The wig nods. Laying down a pen on a desk, wrapping a hand around a black gown, gazing once more at his principal witness in her gingham-checked dress and her lambswool cardigan, the suntanned prosecutor opens his mouth and says:
— So you met the defendant about two years and two months ago?
— Yes. In a bookshop
— And you began … dating, soon after that?
— Yes
Dating? Patrick twitches, feels the horrible triteness of the word. He and Rebecca never dated …
— And how long after that did your relationship begin?
— A couple of … weeks. Maybe three …
— You were at college at the time?
— Yes. King’s College. London University. I still am
— What are you are studying?
— History. The Crusades
— And you are doing – The prosecutor looks at his file for a fact already, quite obviously, in his head – A PhD, yes?
— A doctorate, yes
— And your bachelor’s degree, from Edinburgh University – His eyes lifting – What was that in?
Rebecca shrugs:
— Art History
— And you – Gregory pauses, half smiles – took first-class honours in that, am I right?
— Yes
With a slight turn of the body towards the jury the prosecutor pauses to let this important fact take root, then says:
— OK. Now, fairly soon after this, as I understand …
And so it goes on. As Patrick sits in the dock and tries not to stare, hard, at Rebecca, at the side of her blonde head, Rebecca is asked to describe the inception and genesis of their relationship: from the first meeting, the first date, the first sex. As she sees it; as she saw it.
— I was seeing someone else but you see
— We went to a restaurant and we
— He was older than me so I
And during this litany Patrick has to admit, despite himself, that his lying cow of an ex looks surprisingly sweet, trembly and believable in the witness box. Surprisingly young, fresh, and betrayed. And raped. And in turn Patrick feels cheated, intrigued, guilty, scandalised, stressed-out, odd and libidinous. Not least because of Rebecca’s get-up. Obviously she is wearing the schoolgirly dress as a deliberate move; self-evidently she chose the pale cardigan, unheeled sixth-former shoes, and the throat-exposing hairstyle this very morning – in a deliberate attempt to gain sympathy, as self-conscious props designed to assist her in her role as the wronged adolescent, the abused child-bride. Yet Patrick still has to admit to himself: the ensemble works. At least: it works for him. Looking at her looking all schoolgirly and vulnerable, gamine and young and quite-possibly-raped-a-year-ago, Patrick wants nothing so much as to take Rebecca into the Old Bailey toilets and press her pleading face against the cold Edwardian tiling, hard.

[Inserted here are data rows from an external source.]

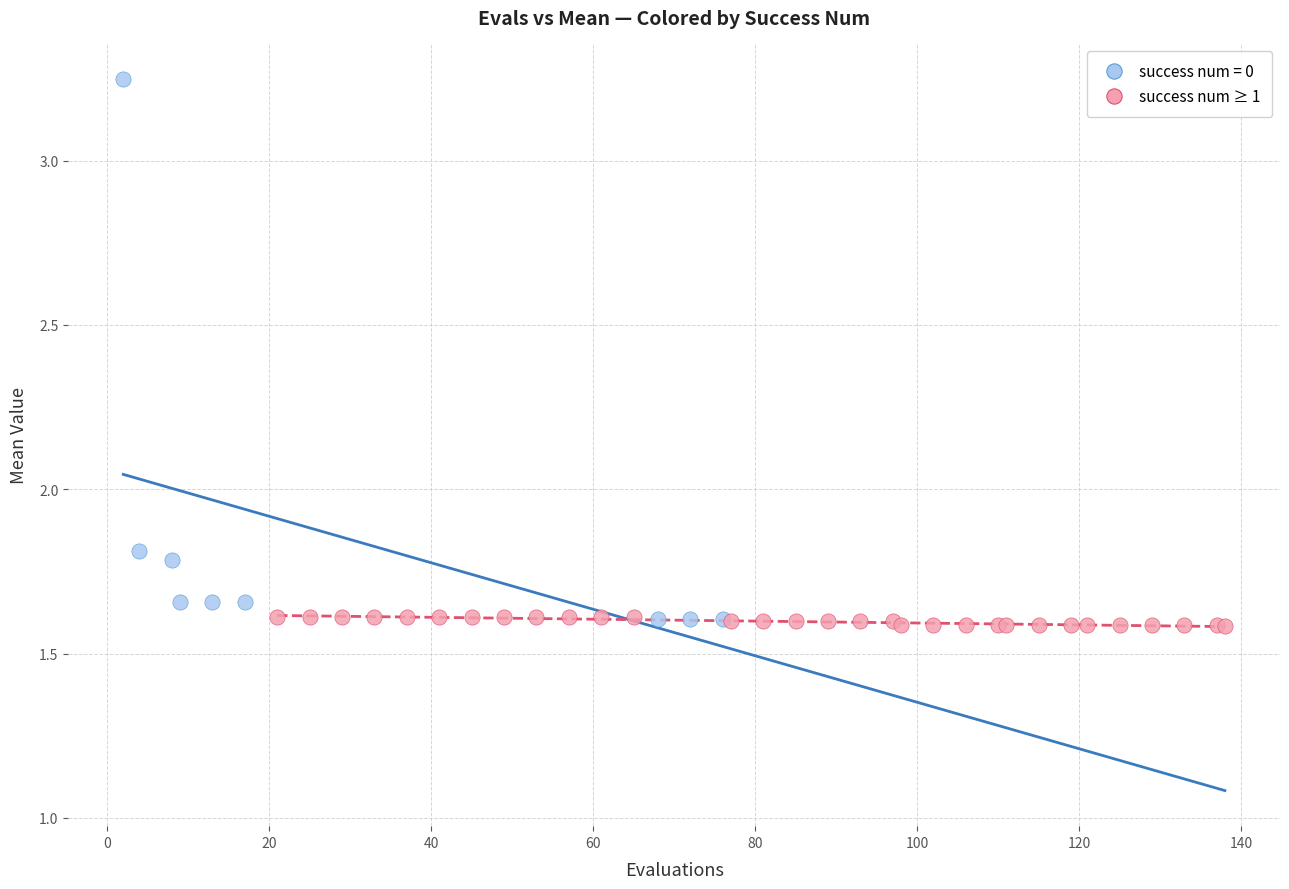

Which series contains the highest Y value?

success num = 0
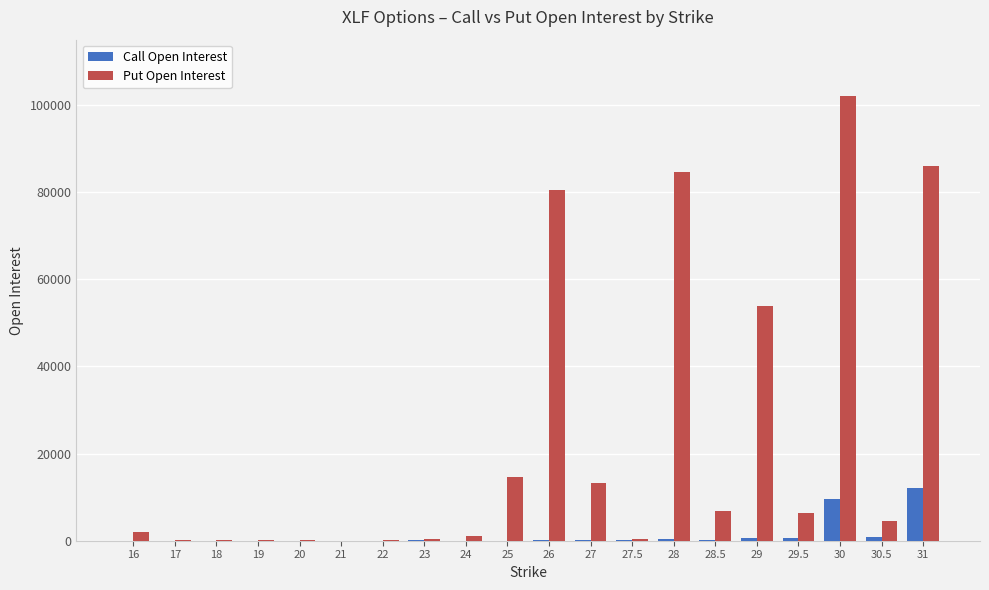

Is the value of Call Open Interest at 20 greater than the value of Put Open Interest at 16?

No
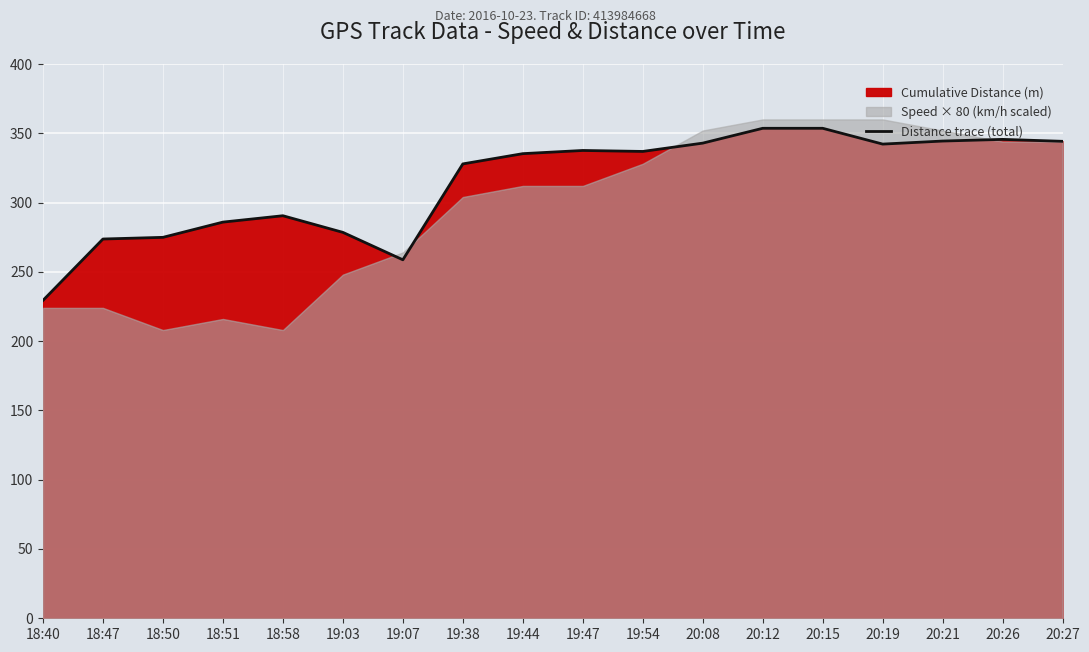

Between 20:15 and 18:58, which is larger?

20:15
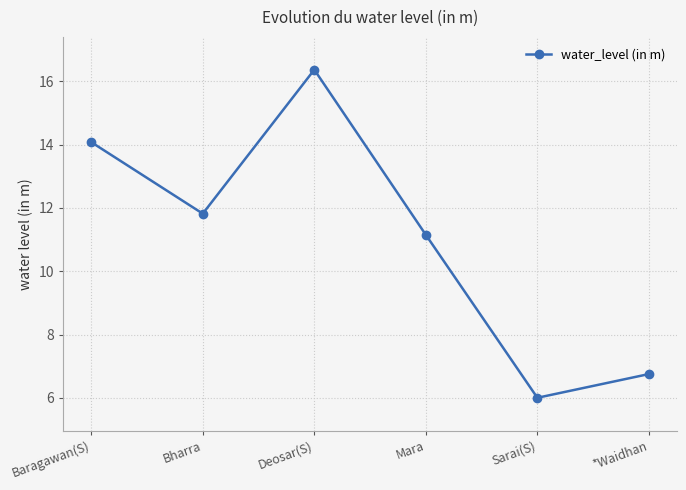

What is the greatest value displayed?

16.4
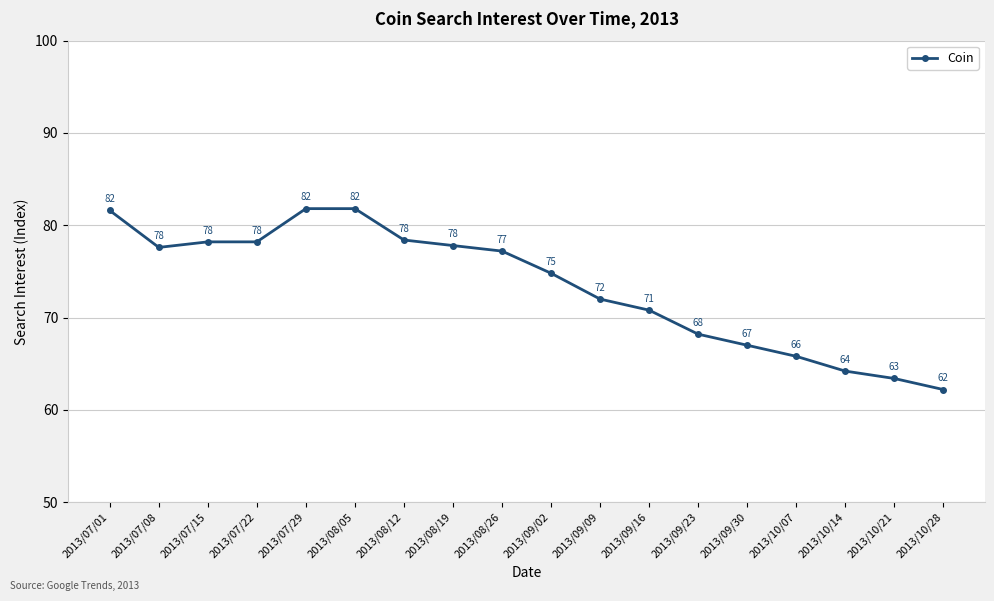

True or false: the data has more than 2 interior local peaks.

False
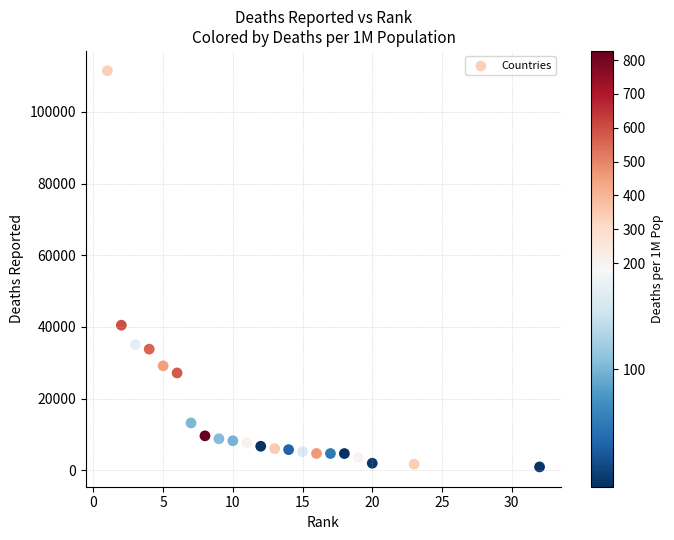

What is the range of Y values (max minus min)?

110571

— He was in the music business. He ran nightclubs and groups …
— I’d never really fallen for someone like him before
— I found him interesting and
Stuck in the dock Patrick wonders. As he watches his ex-girlfriend do her evidence in chief, he has to ponder how well she is going down. How well is she going down? If he were in the jury box, the visitors’ gallery, what would he see here in this pale-wood-panelled Old Bailey courtroom? Would he see a farce, or a tragedy? Or would he nip to the pub instead? Would he just dawdle a while and listen to Rebecca and then turn to a mate and say – oh forget it, this bastard’s going down. Boring.
And what precisely would he think of Rebecca? Would he empathise? Be repulsed? Find himself moved? Would he be touched by the pale rapeable baby pink of her lambswool cardigan? Or be appalled by this lying whore of a Jewess lisping her ex-lover into court?
— So you became lovers when?
— … On the fourth or fifth time
— That’s mid-June?
— Yes … I think so … it’s … – Rebecca lifts her blonde head and gazes frankly at the counsel – Difficult to be specific
— We understand, Miss Jessel, we don’t need actual dates
— I wish I could be more accurate … – She tilts her head and looks young – It’s a bit … you know …
At this the whole court seems to nod in sympathy; even Patrick feels himself nod sympathetically, too. It is. She’s right. It’s … a bit … you know.